Interest in the early work of Samuel Palmer, by then a little known artist, was rekindled in 1926 by a V&A exhibition curated by Hardie: Drawings, Etchings and Woodcuts made by Samuel Palmer and other Disciples of William Blake.

==Art==
His watercolours are typically fairly small and of English landscapes, or buildings in landscapes. His prints number over 200, in etching and sometimes drypoint, and more often show small, untidy buildings, typical subjects from the British Etching Revival. Over 300 works are in British museums, especially the Victoria & Albert Museum, to which he and later his widow made substantial donations. Tate Britain has three small monochrome landscape works, each described as Blot, in the Manner of Alexander Cozens. The Rijksmuseum in Amsterdam has several etchings, and the Yale Center for British Art has two watercolours and several prints. In July 1925 he exhibited 6 works in the Fifth Annual Exhibition of the Australian Painter-Etchers’ Society, held at Art Gallery, Education Department, Sydney, NSW.

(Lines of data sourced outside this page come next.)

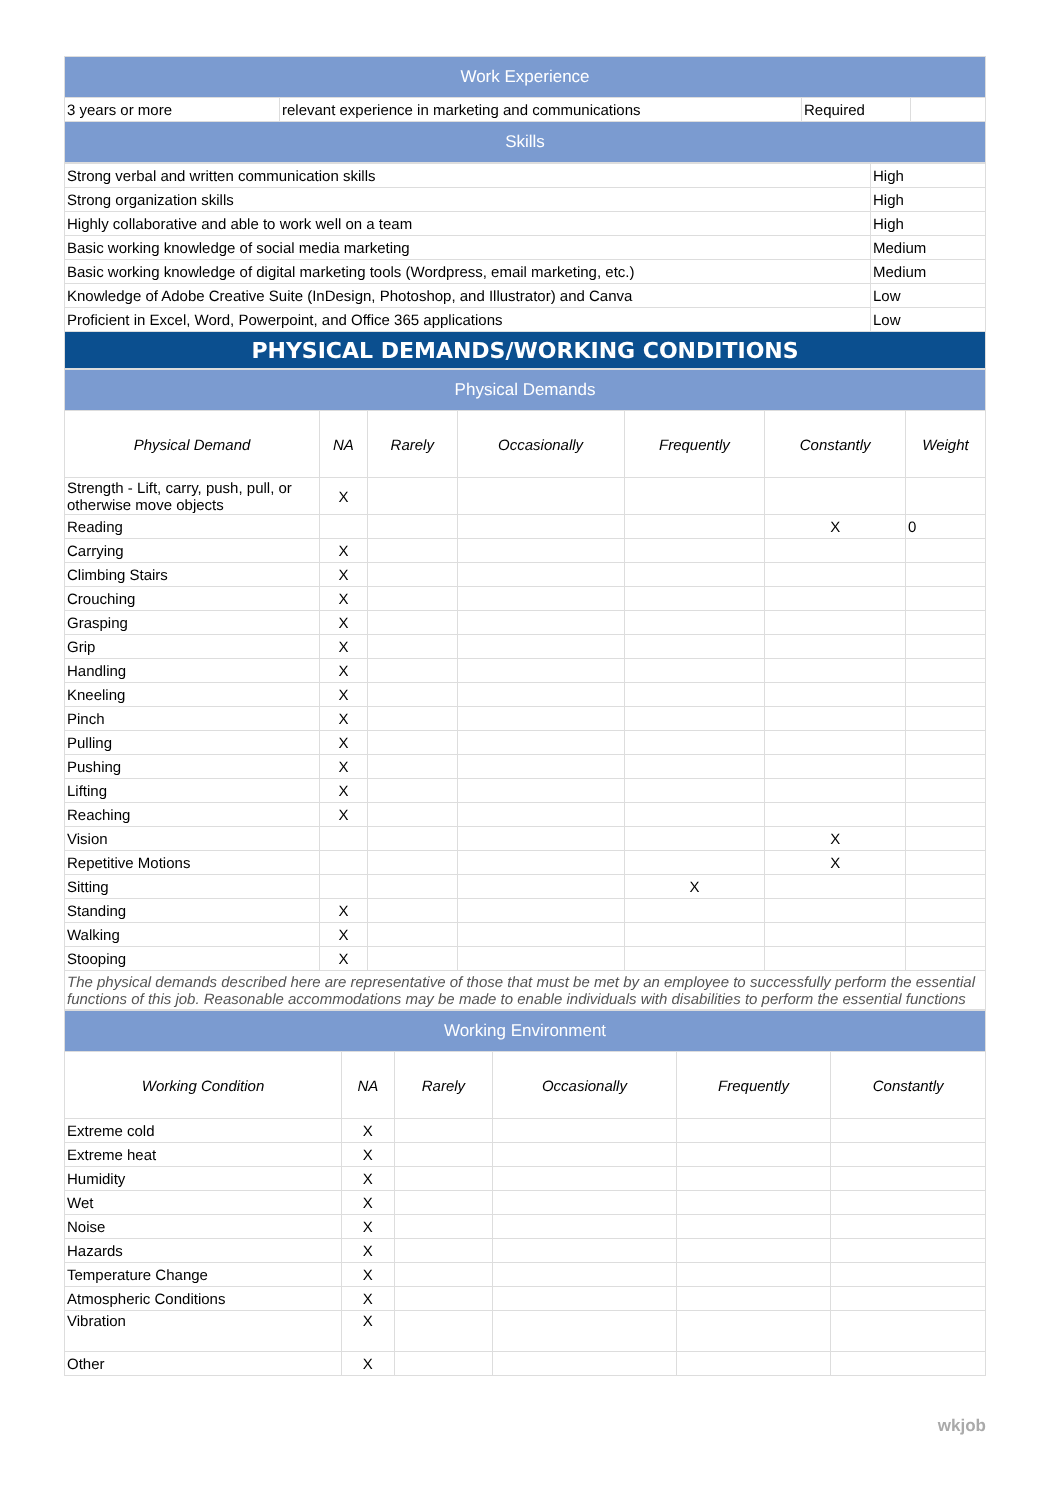| Work Experience | | | |
| --- | --- | --- | --- |
| 3 years or more | relevant experience in marketing and communications | Required | |
| Skills | | | |
| Strong verbal and written communication skills | High |
| Strong organization skills | High |
| Highly collaborative and able to work well on a team | High |
| Basic working knowledge of social media marketing | Medium |
| Basic working knowledge of digital marketing tools (Wordpress, email marketing, etc.) | Medium |
| Knowledge of Adobe Creative Suite (InDesign, Photoshop, and Illustrator) and Canva | Low |
| Proficient in Excel, Word, Powerpoint, and Office 365 applications | Low |
| PHYSICAL DEMANDS/WORKING CONDITIONS | |
| Physical Demands | | | | | | |
| --- | --- | --- | --- | --- | --- | --- |
| Physical Demand | NA | Rarely | Occasionally | Frequently | Constantly | Weight |
| Strength - Lift, carry, push, pull, or otherwise move objects | X | | | | | |
| Reading | | | | | X | 0 |
| Carrying | X | | | | | |
| Climbing Stairs | X | | | | | |
| Crouching | X | | | | | |
| Grasping | X | | | | | |
| Grip | X | | | | | |
| Handling | X | | | | | |
| Kneeling | X | | | | | |
| Pinch | X | | | | | |
| Pulling | X | | | | | |
| Pushing | X | | | | | |
| Lifting | X | | | | | |
| Reaching | X | | | | | |
| Vision | | | | | X | |
| Repetitive Motions | | | | | X | |
| Sitting | | | | X | | |
| Standing | X | | | | | |
| Walking | X | | | | | |
| Stooping | X | | | | | |
| The physical demands described here are representative of those that must be met by an employee to successfully perform the essential functions of this job. Reasonable accommodations may be made to enable individuals with disabilities to perform the essential functions | | | | | | |
| Working Environment | | | | | |
| --- | --- | --- | --- | --- | --- |
| Working Condition | NA | Rarely | Occasionally | Frequently | Constantly |
| Extreme cold | X | | | | |
| Extreme heat | X | | | | |
| Humidity | X | | | | |
| Wet | X | | | | |
| Noise | X | | | | |
| Hazards | X | | | | |
| Temperature Change | X | | | | |
| Atmospheric Conditions | X | | | | |
| Vibration | X | | | | |
| Other | X | | | | |
wkjob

Hardie's son Frank Hardie, a political historian born in 1911, authored the most recent catalogue of his father's prints, published by the Ashmolean Museum in 1975. He had been President of the Oxford Union in 1933, when the King and Country debate was held.

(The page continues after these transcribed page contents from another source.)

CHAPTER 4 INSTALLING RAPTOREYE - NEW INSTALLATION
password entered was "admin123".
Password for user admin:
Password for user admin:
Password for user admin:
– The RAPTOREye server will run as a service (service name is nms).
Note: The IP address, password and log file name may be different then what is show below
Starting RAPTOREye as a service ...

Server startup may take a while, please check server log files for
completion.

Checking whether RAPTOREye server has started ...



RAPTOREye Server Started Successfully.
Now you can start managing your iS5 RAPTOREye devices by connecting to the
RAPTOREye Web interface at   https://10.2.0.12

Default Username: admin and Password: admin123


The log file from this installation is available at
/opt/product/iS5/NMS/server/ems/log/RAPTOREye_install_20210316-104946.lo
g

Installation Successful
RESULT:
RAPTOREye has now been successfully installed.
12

Earlier catalogues had been by James Laver (1937-38) and Frederick Wedmore: The Etched Works of Martin Hardie -- with an appreciation by Sir Frederick Wedmore and a note by Sir Frank Short, 1914, both published while Hardie was still producing prints.

==Books==
- Watercolour Painting in Britain, posthumously published in 3 volumes between 1966 and 1968.
Volume I: The Eighteenth Century (1966), London: B. T. Batsford
Volume II: The Romantic Period (1967), London: B. T. Batsford
Volume III: The Victorians (1968), London: B. T. Batsford
- Various catalogues of the national collections
- Engraving and etching - a handbook for the use of students and print collectors (1906), Hardie's translation of a German work
- George Morland; a biographical essay, 1906
- John Pettie, R.A., H.R.S.A., 1908

- Catalogues of the prints of Frank Short, James McBey, William Lee-Hankey (1921), Charles Meryon (1931), and others.